At home, Mr. Lang's ideas about culture have led him to take more controversial actions aimed at breaking the Anglo-Saxon stranglehold over popular music and film. Claiming American films didn't need his help, he boycotted an American film festival last year at Deauville.
Briefly, too, Mr. Lang toyed with the idea of putting quotas on the number of American tunes radio stations and discotheques here could play. But a survey carried out by his own ministry showed that many discotheques would go broke if they played more French pop.
Instead of quotas, Mr. Lang finally decided to spend money subsidizing the development of French music. Music education is being increased throughout the country, and the national conservatory is being enlarged and relocated.
A similar approach is being used in trying to reduce the American influence on French television, where according to a Culture Ministry report, a majority of films now shown come from Hollywood. The Culture Ministry has begun subsizing French filmmakers in an attempt to restore the spirit and adventure in France's lackluster film industry.
But many critics question whether state intervention can really invigorate culture. You can't decree a good tune or a brilliant film director, they argue.
''I don't think government plays that big a role in stimulating culture,'' says Pierre Mazars, chief art critic for the daily Le Figaro. He fears that Socialists will spend money developing better bureaucrats rather than better artists.
Mr. Lang's attempt to remove French culture from what he calls the exclusive grasp of Paris's haute bourgeoisie is also criticized for helping the amateur at the expense of the professional. Musicians from the Paris musicians' union, for example, didn't participate in the recent street-music festival.
Such events are ''deprofessionalizing,'' complained Francois Nowaks, secretary-general of the union. ''The Socialists are not helping professional artists achieve a better social status.''
Still, no one denies that in only a little more than a year in office, Mr. Lang has shaken up the French cultural world, a world that has grown largely stale with the great exception of the innovative and successful Georges Pompidou Center, known as the Beaubourg.
To the wonderment of many, Mr. Lang made the Comedie Francaise put on acts in the Paris Metro. And a new ''popular opera'' house seating 4,000 is scheduled to be constructed at the Place de la Bastille, an appropriate site since that is where the people began their uprising against Louis XVI in 1789.
Most of the extra money budgeted for the Culture Ministry, though, is being used for developing culture in the provinces. Numerous Parisian troupes have received government money to tour outside the capital.

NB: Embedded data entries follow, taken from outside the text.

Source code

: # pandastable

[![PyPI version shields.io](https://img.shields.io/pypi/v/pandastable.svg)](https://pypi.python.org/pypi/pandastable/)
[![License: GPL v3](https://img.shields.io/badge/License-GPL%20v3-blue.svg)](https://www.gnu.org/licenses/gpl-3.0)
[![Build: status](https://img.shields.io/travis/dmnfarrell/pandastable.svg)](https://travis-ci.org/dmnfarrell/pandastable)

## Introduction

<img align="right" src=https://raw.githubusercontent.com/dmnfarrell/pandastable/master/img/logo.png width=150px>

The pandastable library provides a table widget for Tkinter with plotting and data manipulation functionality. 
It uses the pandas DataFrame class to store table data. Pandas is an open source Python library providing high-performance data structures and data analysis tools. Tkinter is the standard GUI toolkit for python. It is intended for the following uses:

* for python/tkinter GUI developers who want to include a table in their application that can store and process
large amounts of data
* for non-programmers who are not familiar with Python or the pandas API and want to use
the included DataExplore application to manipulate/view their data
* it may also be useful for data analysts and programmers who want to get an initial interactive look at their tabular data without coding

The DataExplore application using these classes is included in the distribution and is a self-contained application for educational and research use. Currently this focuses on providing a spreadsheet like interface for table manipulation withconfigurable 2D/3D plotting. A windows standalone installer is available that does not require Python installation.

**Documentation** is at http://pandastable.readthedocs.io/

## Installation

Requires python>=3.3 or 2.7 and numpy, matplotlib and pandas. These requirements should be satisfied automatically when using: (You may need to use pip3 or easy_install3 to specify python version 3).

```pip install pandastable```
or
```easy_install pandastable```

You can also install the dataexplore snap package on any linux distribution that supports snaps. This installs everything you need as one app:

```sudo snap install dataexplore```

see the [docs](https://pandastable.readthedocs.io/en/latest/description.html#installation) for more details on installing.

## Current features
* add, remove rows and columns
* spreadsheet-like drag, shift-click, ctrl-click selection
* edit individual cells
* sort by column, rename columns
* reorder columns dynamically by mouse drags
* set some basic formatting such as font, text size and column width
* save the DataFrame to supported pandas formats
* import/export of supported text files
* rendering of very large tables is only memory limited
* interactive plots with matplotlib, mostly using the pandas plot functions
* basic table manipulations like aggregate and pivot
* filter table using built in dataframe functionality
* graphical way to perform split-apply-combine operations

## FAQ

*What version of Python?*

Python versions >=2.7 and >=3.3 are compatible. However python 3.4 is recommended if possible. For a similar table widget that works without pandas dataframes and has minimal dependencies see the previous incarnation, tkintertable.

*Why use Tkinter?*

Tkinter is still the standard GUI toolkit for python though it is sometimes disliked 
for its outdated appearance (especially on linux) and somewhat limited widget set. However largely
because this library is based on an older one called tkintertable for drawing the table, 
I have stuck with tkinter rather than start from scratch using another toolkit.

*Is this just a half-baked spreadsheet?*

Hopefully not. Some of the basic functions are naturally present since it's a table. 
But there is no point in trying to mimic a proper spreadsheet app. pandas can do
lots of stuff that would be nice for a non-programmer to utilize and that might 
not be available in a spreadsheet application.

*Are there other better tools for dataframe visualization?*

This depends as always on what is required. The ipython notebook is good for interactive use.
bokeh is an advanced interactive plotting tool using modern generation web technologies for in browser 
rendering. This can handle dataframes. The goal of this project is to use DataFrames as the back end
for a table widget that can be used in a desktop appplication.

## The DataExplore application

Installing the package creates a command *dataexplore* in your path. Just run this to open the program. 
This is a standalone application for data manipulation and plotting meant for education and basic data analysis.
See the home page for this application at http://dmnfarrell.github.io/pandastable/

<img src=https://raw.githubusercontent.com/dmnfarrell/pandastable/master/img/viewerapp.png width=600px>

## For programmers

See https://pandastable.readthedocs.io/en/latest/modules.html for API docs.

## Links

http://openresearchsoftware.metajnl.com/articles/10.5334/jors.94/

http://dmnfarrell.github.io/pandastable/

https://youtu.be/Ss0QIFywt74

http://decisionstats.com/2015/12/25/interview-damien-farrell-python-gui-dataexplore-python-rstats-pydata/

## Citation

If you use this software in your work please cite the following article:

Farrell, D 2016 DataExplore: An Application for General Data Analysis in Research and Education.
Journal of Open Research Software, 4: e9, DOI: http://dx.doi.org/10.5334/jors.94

But in the provinces, the ministry's primary aim is to promote home-grown talent. In dance, a ballet school has been established in Marseilles, and a conservatory in Lyon. Folk dancing has been revived in public schools.
New art schools are being set up throughout the country in an effort to make up for France losing out to America and Britain as modern art centers. State funds for buying art for museums, with an emphasis on those outside Paris, were increased 10 times this year.

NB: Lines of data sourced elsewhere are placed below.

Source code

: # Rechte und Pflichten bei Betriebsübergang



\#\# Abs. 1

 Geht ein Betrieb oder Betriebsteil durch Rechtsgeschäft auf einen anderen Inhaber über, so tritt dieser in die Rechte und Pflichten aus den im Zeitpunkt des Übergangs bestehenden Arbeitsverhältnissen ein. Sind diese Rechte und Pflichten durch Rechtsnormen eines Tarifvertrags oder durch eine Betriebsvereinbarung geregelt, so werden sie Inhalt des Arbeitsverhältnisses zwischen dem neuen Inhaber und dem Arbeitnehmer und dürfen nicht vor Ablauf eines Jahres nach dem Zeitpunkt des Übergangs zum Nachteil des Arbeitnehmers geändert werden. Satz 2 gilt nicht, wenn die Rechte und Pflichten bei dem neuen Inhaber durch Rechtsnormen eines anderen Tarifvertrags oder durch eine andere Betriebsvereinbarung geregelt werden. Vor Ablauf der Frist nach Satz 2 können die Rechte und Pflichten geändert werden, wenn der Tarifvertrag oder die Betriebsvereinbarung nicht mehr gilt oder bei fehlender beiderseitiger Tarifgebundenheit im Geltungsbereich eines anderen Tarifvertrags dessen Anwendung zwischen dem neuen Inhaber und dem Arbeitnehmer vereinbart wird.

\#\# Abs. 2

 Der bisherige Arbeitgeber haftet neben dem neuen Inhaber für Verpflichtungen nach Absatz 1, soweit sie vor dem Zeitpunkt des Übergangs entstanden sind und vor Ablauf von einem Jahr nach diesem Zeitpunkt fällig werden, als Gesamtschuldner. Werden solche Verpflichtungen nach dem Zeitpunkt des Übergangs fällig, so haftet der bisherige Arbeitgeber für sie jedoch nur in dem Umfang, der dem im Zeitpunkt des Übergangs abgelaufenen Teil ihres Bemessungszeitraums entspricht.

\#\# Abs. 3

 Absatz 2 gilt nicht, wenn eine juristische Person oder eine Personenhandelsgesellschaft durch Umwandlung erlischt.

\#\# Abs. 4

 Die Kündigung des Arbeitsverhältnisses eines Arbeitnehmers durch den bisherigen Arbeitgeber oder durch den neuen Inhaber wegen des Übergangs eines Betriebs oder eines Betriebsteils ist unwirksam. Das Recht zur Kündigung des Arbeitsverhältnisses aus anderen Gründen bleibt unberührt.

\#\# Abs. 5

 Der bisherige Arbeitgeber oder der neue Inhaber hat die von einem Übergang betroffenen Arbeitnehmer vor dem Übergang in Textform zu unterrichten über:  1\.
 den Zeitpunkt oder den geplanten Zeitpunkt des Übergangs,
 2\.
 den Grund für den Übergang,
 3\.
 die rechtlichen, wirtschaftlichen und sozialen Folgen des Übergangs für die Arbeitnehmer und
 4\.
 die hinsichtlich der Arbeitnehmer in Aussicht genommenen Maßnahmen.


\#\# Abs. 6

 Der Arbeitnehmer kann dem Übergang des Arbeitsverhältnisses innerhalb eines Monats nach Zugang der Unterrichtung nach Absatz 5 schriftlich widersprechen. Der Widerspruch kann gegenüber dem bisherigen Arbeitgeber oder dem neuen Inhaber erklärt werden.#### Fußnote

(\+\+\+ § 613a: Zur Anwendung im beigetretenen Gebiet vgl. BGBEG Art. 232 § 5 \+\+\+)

Finally, Mr. Lang is encouraging reading by putting price controls on books and establishing more public libraries. ''Do you realize that there are only 76 public libraries in all France now?'' asks Mrs. St. Georgs.
But the results of these programs will not be known for a long time. Meanwhile, Mr. Lang has had nothing to do with the biggest cultural hits in Paris this summer.
First, there was Polish exile Roman Polanski playing Mozart in Englishman Peter Schaeffer's play, Amadeus. Then the American pop duo Simon and Garfunkel charmed more than 150,000 Parisians with two packed open-air concerts.
Finally, veteran Frenchman Yves Montand is wowing audiences. After more than a decade of preoccupation with films, he has returned to the art that made him famous - singing. Tickets to his show at the Olympia music hall are sold out.